Western Digital found itself in a dustup in the summer of 2020 because it shipped shingled media recording (SMR) hard drives as RAID and NAS drives. What is shingled media recording? What are SMR hard drives? And why should you avoid it in RAID? And should you avoid it in general use too?

Shingled media recording, or SMR, takes advantage of a quirk in the way drives write versus read that allows tracks to overlap, like shingles on a house. This increases storage and decreases cost, but decreases performance. Non-sequential writes, also known as random writes, suffer in performance greatly.

How shingled media recording (SMR) works

what is shingled media recording
Shingled Media Recording, or SMR hard drives overlap your data, which saves you money but hurts performance if you save and re-save files frequently.

Reading data takes less space than writing data, at least on a hard drive. This allows SMR drives to overlap tracks slightly, packing data in more tightly. This allows for very high-capacity, cheap drives. And when you read data, there’s no impact to performance.

The problem is there is impact to write performance. When you write to a track, you have to rewrite the overlapping track too. This cuts write speeds in half. More than half, since you have to account for seek time. It’s just like on a roof. When you replace a shingle, you have to replace the one overlapping it too. You never fix just one.

When you write to one area of the disk followed by another, performance drops even more due to the seek times coupled with the double-write penalty.

That makes SMR hard drives a liability in RAID and NAS applications because RAID and NAS will rewrite files from time to time to rebalance the data. It also makes them a poor choice as a general purpose drive, such as your computer’s C drive.

When to use shingled media recording (SMR) drives

SMR drives provide adequate performance for data you read frequently but rarely change, such as your music or movie collection. Write performance in that case isn’t a big deal, since you’ll just copy the data to the drive once and probably never erase a file. Copying the data to the drive will take longer than on a conventional drive, but you’ll do that once, then use the drive for years. And you’ll read the data back much more frequently than you copy files to it. The caveat is that at least one data recovery firm, Secure Data Recovery, believes SMR hard drives are less reliable than conventional drives.
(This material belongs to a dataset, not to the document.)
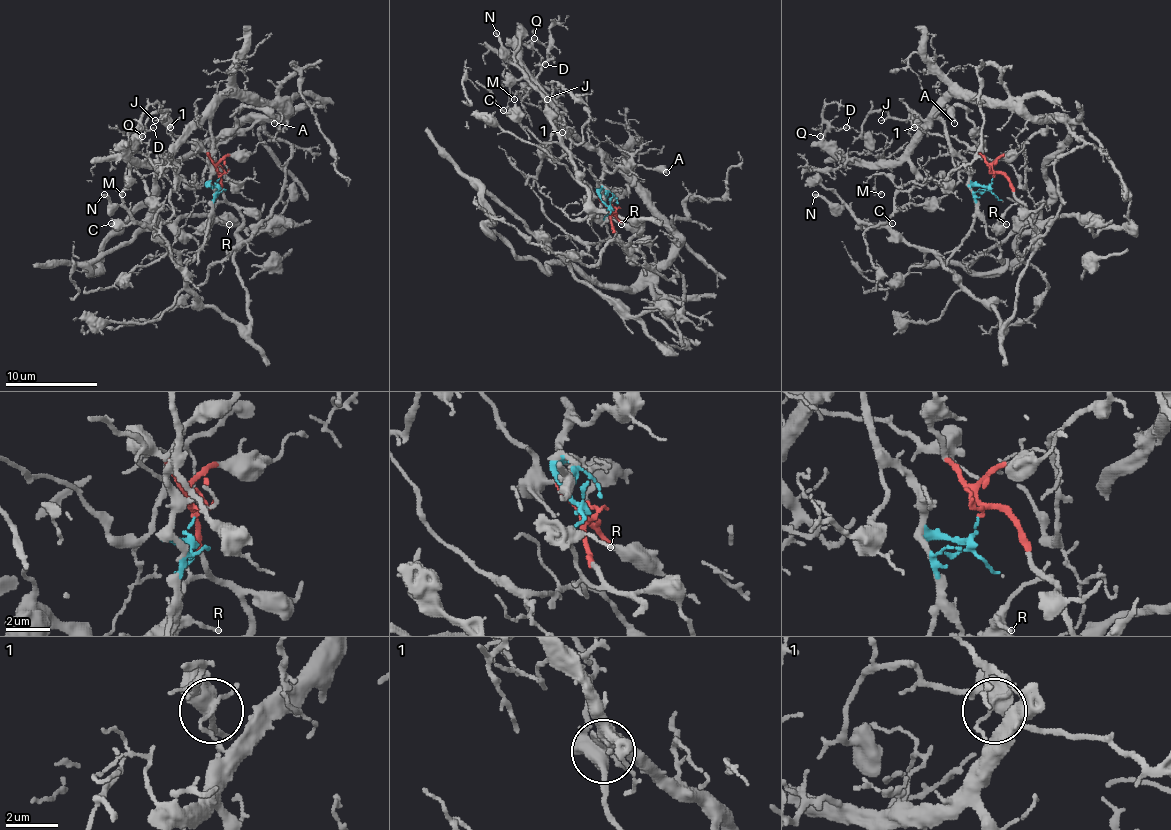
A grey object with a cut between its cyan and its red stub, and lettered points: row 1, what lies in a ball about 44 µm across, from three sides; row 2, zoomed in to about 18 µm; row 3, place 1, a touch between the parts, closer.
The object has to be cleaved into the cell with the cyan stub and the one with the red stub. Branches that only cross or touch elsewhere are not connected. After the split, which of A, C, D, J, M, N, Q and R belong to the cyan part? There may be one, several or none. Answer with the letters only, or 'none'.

While they didn’t provide statistics, they observed that SMR causes more stress and wear on platters, heads, and actuator arms, leading to earlier failure.

And for general use, such as using storing your operating system and software you run, SMR drives perform very poorly. If you intend to use your drive for running programs, or writing data that might ever change, avoid SMR drives. Buy an SSD instead. Or buy a conventional hard drive that doesn’t use SMR, also known as a CMR hard drive. Use the SSD or the CMR drive to store your operating system, apps, and any data that you change frequently. Your system will perform much better.

Keep in mind that even though Western Digital‘s name is arguably more closely associated with SMR because it lost a class action lawsuit, Seagate and Toshiba also produce SMR drives. It was Seagate who produced the first SMR drives to hit the market in 2013.